P-SpikeSSM: Harnessing Probabilistic Spiking State Space Models for Long-Range Dependency Tasks
Malyaban Bal, Abhronil Sengupta
TL;DR
This work tackles long-range dependency tasks with spiking neural networks by introducing P-SpikeSSM, a probabilistic spiking state-space model that uses an $n$-dimensional hidden state and stochastic spike generation. The architecture couples SpikeSampler for parallel spike generation with SpikeMixer and FuseClamp layers to enable robust inter-neuron communication and residual-like aggregation, achieving scalable deep SNNs. Through experiments on the Long Range Arena, psMNIST, and Speech Command datasets, the approach attains state-of-the-art performance among SNNs while exhibiting sparse spiking that yields energy efficiency; a detailed energy analysis supports substantial reductions in computation compared with non-spiking baselines. Overall, P-SpikeSSM demonstrates that probabilistic spiking dynamics can deliver competitive accuracy for long-context tasks with hardware-friendly parallelism, paving the way for deployment on neuromorphic hardware and edge devices.
Abstract
Spiking neural networks (SNNs) are posited as a computationally efficient and biologically plausible alternative to conventional neural architectures, with their core computational framework primarily using the leaky integrate-and-fire (LIF) neuron model. However, the limited hidden state representation of LIF neurons, characterized by a scalar membrane potential, and sequential spike generation process, poses challenges for effectively developing scalable spiking models to address long-range dependencies in sequence learning tasks.
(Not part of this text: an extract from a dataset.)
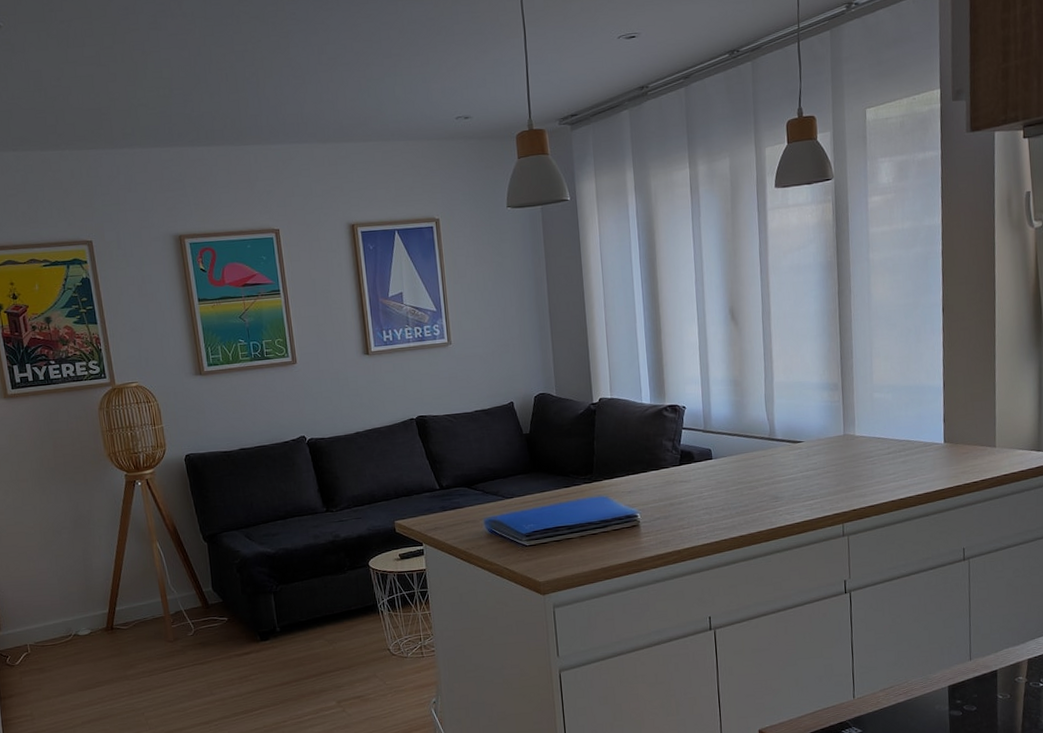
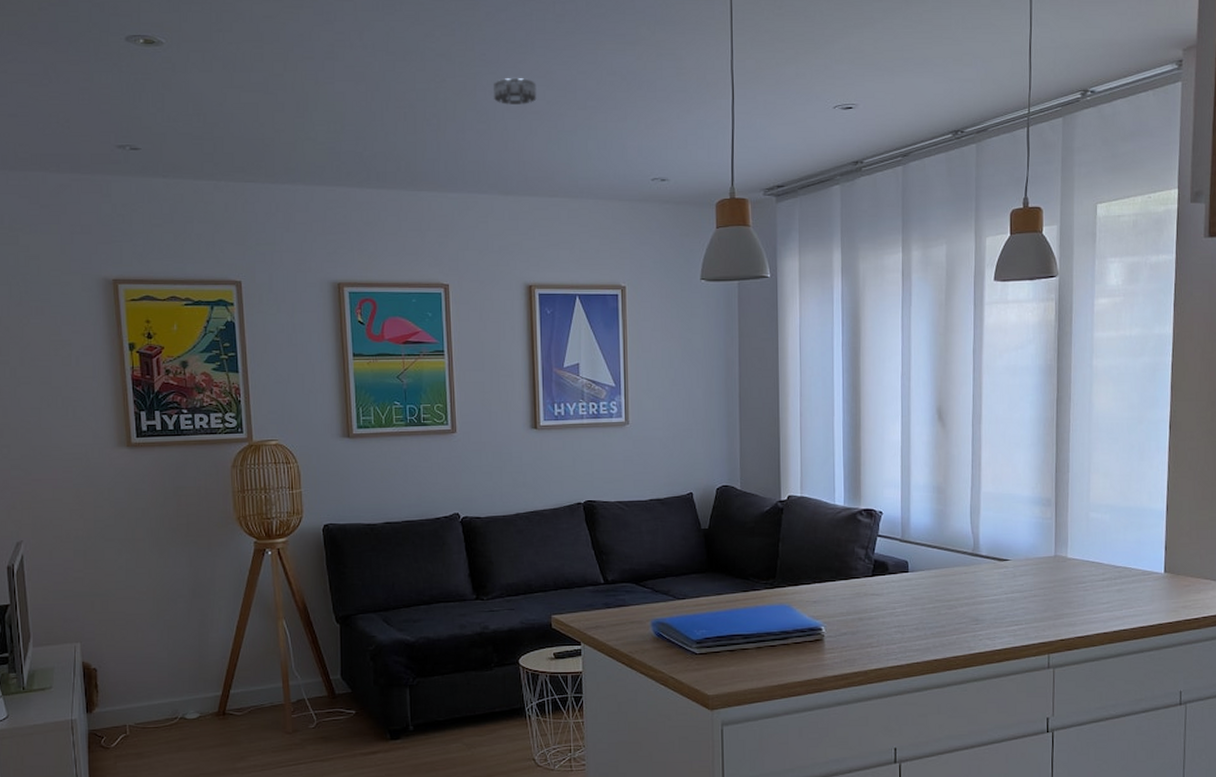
smoke detector: none [305,32,345,59] -> present [493,77,537,105]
In this study, we develop a scalable probabilistic spiking learning framework for long-range dependency tasks leveraging the fundamentals of state space models. Unlike LIF neurons that rely on the deterministic Heaviside function for a sequential process of spike generation, we introduce a SpikeSampler layer that samples spikes stochastically based on an SSM-based neuronal model while allowing parallel computations. To address non-differentiability of the spiking operation and enable effective training, we also propose a surrogate function tailored for the stochastic nature of the SpikeSampler layer. To enhance inter-neuron communication, we introduce the SpikeMixer block, which integrates spikes from neuron populations in each layer. This is followed by a ClampFuse layer, incorporating a residual connection to capture complex dependencies, enabling scalability of the model. Our models attain state-of-the-art performance among SNN models across diverse long-range dependency tasks, encompassing the Long Range Arena benchmark, permuted sequential MNIST, and the Speech Command dataset and demonstrate sparse spiking pattern highlighting its computational efficiency.